4. Numerical Analysis Results and Discussion under Dynamic Loading

The results on the seismic response of the finite element (FE) models at a certain point on the top of the wall abutment are shown in Figure 15. It can be observed that the numerical models naturally show a vibration decay even without the applied damping. Generally, the total displacement curves straighten at the point after 0.75 s of the dynamic time.

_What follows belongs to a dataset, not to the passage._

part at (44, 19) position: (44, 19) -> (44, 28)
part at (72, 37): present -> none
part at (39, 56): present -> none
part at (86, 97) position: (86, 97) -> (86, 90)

For the seismic response at the top of the wall facing (see Figure 15a), the vibrations are intense between the periods of 0 s to 0.5 s. Moreover, the results show that the Case 1 (GRS-IB) model has the least total displacement in response to the seismic loading, followed by the Case 2 (GRS-IBS) model and Case 3 (IB) model which showed the greatest total displacement in response to the seismic loading. Similarly, the seismic response at the end of the top reinforcement layer (see Figure 15b) showed that, generally, the total displacement curves straighten at the point after 0.75 s of the dynamic time. In this case, the vibrations are more intense between the periods of 0 s to 0.75 s but have a lesser magnitude compared to those at the wall facing. Moreover, the results show that the Case 1 (GRS-IB) model has the least total displacement in response to the seismic loading, followed by the Case 2 (GRS-IBS) model and Case 3 (IB) model which showed the greatest total displacement in response to the seismic loading.

5. Conclusions

In this study, there are three types of bridges that are designed, modelled, and analyzed using the finite element (FE) method in Plaxis 2D. The analyses and comparison of the behavior of each model after being subjected to static and dynamic loadings are presented in this paper. The main conclusions drawn from the series of numerical analysis are as follows:

• Generally, the numerical results showed that the GRS-IB technology performed better than the GRS-IBS and IB technologies considering the internal and external behavior of the numerical models when subjected to static and dynamic loads.
• The GRS-IB numerical models exhibited satisfactory and stable behavior when subjected to static and dynamic loads.

Therefore, the results of this study suggest that GRS-IB is a remarkable technology with great performance when subjected to static and dynamic loads. Thus, this technology is worth recommending for application in the Philippines, with confidence that it can withstand extreme magnitudes of earthquakes, along with other advantages.